The first congressional Republican to go Libertarian in presidential endorsements told MSNBC this morning that he chose Gary Johnson because he’s anti-Donald Trump but “the Democratic alternative is equally unworthy of walking into the Oval Office and being called ‘madam president.'”
Rep. Scott Rigell (R-Va.), a member of the bipartisan Problem Solvers Caucus, announced in January that he would not seek re-election, telling constituents he had accomplished his goal of being a “driving force that has reduced discretionary spending.” The Marine Corps veteran was elected in 2010.
“Regardless of which party is in control, reducing spending is tough to do and I’m proud of the progress we made on that front,” he said then.
Rigell said in March that he wasn’t supporting Trump; it wasn’t until he supported the Libertarian nominee that he was automatically booted from the Republican Party of Virginia Beach.
“I didn’t expect to find myself in this position. I’m 56 years old and to have pivoted from my lifelong commitment to Republican candidates all throughout my adult life and now supporting Gary Johnson proudly as a Libertarian,” Rigell said today. “I do so because the nominee for our party, the Republican nominee, I am just convinced is just so lacking in judgment and temperament and in character that I think he really represents a true risk to our country. And I cannot not in good conscience support him. I’ve been clear about this.”
The congressman noted that he was “like so many Americans, so many Americans, just caught in this tension between these two difficult, unworthy candidates, and so going toward the Libertarian is the right thing to do.”
Asked about House Speaker Paul Ryan’s (R-Wis.) continued support of Trump, Rigell stressed that Ryan is a friend but “this is a matter where each American has to be true to conscience.”
“And I’ve wrestled with this greatly. And I think the facts are clearly in the case that elevating Donald Trump to the highest office in the land would be a serious mistake and one that would have, I believe, devastating consequences for our country and our children and grandchildren down the road,” he said. “And I can’t be a part of that.”

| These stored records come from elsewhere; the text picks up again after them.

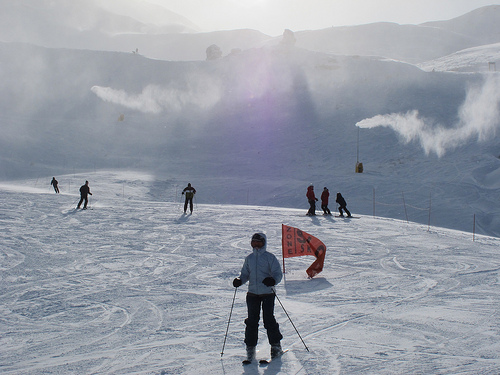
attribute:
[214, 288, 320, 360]
poles — black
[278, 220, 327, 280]
flag — orange, warning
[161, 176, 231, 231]
person — skiing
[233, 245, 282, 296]
parka — white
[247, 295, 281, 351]
pants — black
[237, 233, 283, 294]
jacket — light, blue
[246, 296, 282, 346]
pants — black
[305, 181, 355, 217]
skiers — three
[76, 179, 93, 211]
person — skiing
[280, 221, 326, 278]
flag — red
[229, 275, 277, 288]
gloves — black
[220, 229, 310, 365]
person — skiing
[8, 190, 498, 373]
slope — ski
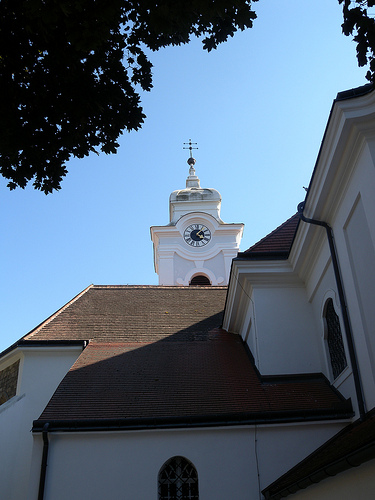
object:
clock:
[184, 224, 211, 248]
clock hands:
[197, 232, 205, 241]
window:
[320, 296, 355, 389]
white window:
[155, 453, 199, 498]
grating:
[173, 43, 211, 464]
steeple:
[150, 139, 245, 287]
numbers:
[203, 232, 212, 237]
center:
[192, 228, 204, 242]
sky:
[0, 1, 375, 348]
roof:
[35, 338, 359, 425]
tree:
[0, 0, 259, 194]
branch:
[338, 1, 374, 81]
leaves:
[354, 33, 369, 53]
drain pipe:
[296, 198, 366, 415]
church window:
[190, 273, 210, 288]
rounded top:
[319, 292, 341, 326]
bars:
[175, 460, 185, 498]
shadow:
[28, 308, 337, 429]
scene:
[0, 0, 374, 499]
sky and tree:
[0, 0, 375, 354]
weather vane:
[181, 136, 199, 167]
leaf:
[203, 35, 222, 51]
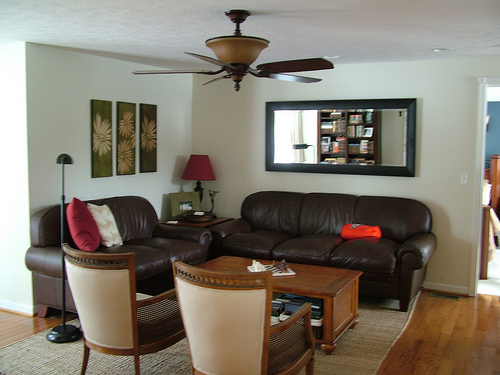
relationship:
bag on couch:
[338, 221, 384, 242] [222, 186, 438, 311]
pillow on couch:
[63, 195, 102, 253] [26, 195, 211, 319]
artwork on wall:
[85, 98, 167, 179] [29, 48, 199, 234]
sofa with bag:
[220, 186, 445, 282] [335, 208, 381, 248]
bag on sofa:
[338, 221, 384, 242] [210, 190, 437, 311]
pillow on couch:
[82, 197, 127, 248] [25, 196, 213, 318]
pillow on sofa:
[58, 194, 104, 252] [210, 190, 437, 311]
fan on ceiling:
[119, 45, 374, 115] [359, 4, 479, 82]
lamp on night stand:
[162, 152, 254, 234] [165, 203, 235, 241]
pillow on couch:
[85, 202, 124, 249] [25, 196, 213, 318]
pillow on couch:
[58, 194, 104, 252] [25, 196, 213, 318]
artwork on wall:
[87, 98, 114, 180] [29, 64, 85, 128]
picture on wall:
[113, 100, 138, 176] [29, 64, 85, 128]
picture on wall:
[138, 101, 158, 174] [29, 64, 85, 128]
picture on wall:
[138, 101, 155, 172] [25, 42, 194, 218]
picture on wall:
[115, 100, 136, 175] [25, 42, 194, 218]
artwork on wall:
[87, 98, 114, 180] [25, 42, 194, 218]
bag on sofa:
[338, 221, 381, 238] [209, 185, 436, 312]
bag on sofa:
[338, 221, 384, 242] [209, 185, 436, 312]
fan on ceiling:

“I do think it’s a poor decision. I think our party has made a terrible mistake in elevating Donald Trump. I don’t hold him in high regard in terms of his business acumen. And I am a businessman. And as it relates to his core values, I do not understand what he truly believes. He’s all over the map. I think he has a kind of utilitarian approach to decision making. That is whatever someone in front of him wants to hear or whatever’s on the top of his mind he says.”
Rigell acknowledged “there’s a fidelity that comes with being part of leadership of a party,” but “each member, each man and each woman, has to wrestle with this.”
“These decisions have serious ramifications for those who are in office or seeking office,” he said. “I think the whole nation is stunned that we’re here.”
Johnson, the former New Mexico governor, tweeted that he was “proud & grateful to have
@RepScottRigell’s support,” adding the hashtag “ #courage.”
Trump hasn’t acknowledged Rigell’s party break, but tweeted endorsements from other members of Congress including Rep. Steven Palazzo (R-Miss.).
“Donald Trump is putting out real solutions for our economy while Hillary is looking to strangle it,” Palazzo wrote Monday on his Facebook page. “As Trump said today, it’s not that hard — cut taxes, cut red tape, and grow our economy. I’ve been saying this for years. Democrats just don’t believe in free enterprise. Donald Trump does, and more importantly, he will get it done.”